Addressing the Issues
As I originally saw it, an interim solution which simply scaled any over-wide CFGs to fit the browser window would be more than adequate. Sure, there’d still be too many of them on one page, but vertical scrolling only would be far less onerous than both vertical and horizontal scrolling, and I could always split things up later into, say, one index.html and the one page per analyzed file. Furthermore, since this is the 21st century, how hard could this possibly be? Set a “max-width: 100%” somewhere and we’re golden.

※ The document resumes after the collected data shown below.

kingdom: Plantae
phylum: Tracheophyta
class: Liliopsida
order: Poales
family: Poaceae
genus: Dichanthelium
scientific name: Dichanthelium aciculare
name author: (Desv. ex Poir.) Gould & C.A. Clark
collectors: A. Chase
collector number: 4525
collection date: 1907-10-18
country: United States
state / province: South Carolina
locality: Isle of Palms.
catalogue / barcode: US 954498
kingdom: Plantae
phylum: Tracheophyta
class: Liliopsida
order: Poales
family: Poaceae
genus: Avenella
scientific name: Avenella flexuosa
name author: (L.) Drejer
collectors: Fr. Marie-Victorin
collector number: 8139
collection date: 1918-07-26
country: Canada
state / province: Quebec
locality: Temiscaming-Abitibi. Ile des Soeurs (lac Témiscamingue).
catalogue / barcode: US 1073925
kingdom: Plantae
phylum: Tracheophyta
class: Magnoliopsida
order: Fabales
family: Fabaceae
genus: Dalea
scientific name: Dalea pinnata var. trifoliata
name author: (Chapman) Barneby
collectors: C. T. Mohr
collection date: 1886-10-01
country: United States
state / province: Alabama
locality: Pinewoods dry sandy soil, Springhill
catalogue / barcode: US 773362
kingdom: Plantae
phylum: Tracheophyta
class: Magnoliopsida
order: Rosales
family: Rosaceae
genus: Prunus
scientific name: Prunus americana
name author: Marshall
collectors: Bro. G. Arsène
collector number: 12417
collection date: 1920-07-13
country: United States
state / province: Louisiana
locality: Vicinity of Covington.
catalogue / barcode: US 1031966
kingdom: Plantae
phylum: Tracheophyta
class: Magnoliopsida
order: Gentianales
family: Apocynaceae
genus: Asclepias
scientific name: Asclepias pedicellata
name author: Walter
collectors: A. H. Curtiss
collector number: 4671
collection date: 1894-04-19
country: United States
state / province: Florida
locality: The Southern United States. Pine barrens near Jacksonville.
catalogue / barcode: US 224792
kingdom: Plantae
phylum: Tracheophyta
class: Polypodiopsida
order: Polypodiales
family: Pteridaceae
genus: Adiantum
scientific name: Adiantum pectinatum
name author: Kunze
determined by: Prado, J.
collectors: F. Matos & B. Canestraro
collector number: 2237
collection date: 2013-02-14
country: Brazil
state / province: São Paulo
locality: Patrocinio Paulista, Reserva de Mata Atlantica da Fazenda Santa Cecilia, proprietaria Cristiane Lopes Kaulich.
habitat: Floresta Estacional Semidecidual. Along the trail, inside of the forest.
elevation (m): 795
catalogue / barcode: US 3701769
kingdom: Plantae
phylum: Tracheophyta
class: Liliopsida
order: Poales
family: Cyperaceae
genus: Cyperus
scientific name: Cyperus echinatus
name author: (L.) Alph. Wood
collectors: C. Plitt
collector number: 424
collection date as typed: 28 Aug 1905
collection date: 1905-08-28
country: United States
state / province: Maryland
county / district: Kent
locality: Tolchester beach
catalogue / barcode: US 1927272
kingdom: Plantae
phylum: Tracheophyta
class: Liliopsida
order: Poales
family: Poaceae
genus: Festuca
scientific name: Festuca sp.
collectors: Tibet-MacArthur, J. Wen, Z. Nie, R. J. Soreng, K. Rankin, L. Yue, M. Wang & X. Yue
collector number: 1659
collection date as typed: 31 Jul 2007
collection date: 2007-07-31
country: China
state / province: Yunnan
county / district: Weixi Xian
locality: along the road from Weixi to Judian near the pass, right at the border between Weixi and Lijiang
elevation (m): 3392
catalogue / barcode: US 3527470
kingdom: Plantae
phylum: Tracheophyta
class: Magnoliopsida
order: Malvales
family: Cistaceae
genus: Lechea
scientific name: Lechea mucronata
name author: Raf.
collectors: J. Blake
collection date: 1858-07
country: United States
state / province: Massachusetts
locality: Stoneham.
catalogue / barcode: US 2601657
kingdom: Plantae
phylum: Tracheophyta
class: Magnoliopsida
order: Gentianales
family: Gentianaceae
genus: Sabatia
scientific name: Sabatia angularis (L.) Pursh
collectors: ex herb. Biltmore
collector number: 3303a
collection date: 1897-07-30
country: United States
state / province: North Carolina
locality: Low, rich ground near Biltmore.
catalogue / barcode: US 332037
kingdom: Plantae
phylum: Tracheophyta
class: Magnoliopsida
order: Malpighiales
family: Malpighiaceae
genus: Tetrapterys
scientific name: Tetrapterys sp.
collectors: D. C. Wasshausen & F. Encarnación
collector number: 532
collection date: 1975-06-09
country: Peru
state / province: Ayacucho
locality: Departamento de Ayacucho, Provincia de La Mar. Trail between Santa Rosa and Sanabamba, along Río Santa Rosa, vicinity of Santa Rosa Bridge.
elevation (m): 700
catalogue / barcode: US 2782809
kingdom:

Well, as it turns out: wrong. The first problem I ran into was that scaled PNGs look terrible. So I switched to SVGs, a vector graphics format, which is both well suited for the task and – after a mere 10 years or so - finally supported in the latest releases of all major browsers. Perfect! So now all that’s left to do is set that “max-width: 100%” in a CSS style sheet somewhere, check the results in the major browsers (if only out of an excess of caution, I mean really, what could possibly go wrong), and we’re done…
Wrong again. Worked as expected in some browsers, but on at least one other which shall remain nameless, it didn’t maintain the SVG’s aspect ratio. Turns out, that even in the 21st century – i.e. The Future(tm) – there’s no standards-specified way to tell a web browser “If this SVG <object> is wider than the browser window, resize it and maintain its aspect ratio”. So it was that I found myself entering the world of…
- The Same-Origin Policy
Short form: If you point your browser at files on your local filesystem (i.e. not through a server), your browser will block certain actions which it ordinarily wouldn’t. Need I mention that what is blocked varies wildly between browsers?
- The Dojo Toolkit
- There’s not really a standard way to include SVG files into HTML files.
There are at least three ways which work to varying degrees on different browsers, so I guess that’s something.
- You have to do a bit of DOM gymnastics to get an SVG’s ”naturalWidth” and “naturalHeight”.
As always, thanks for your interest in CoFlo.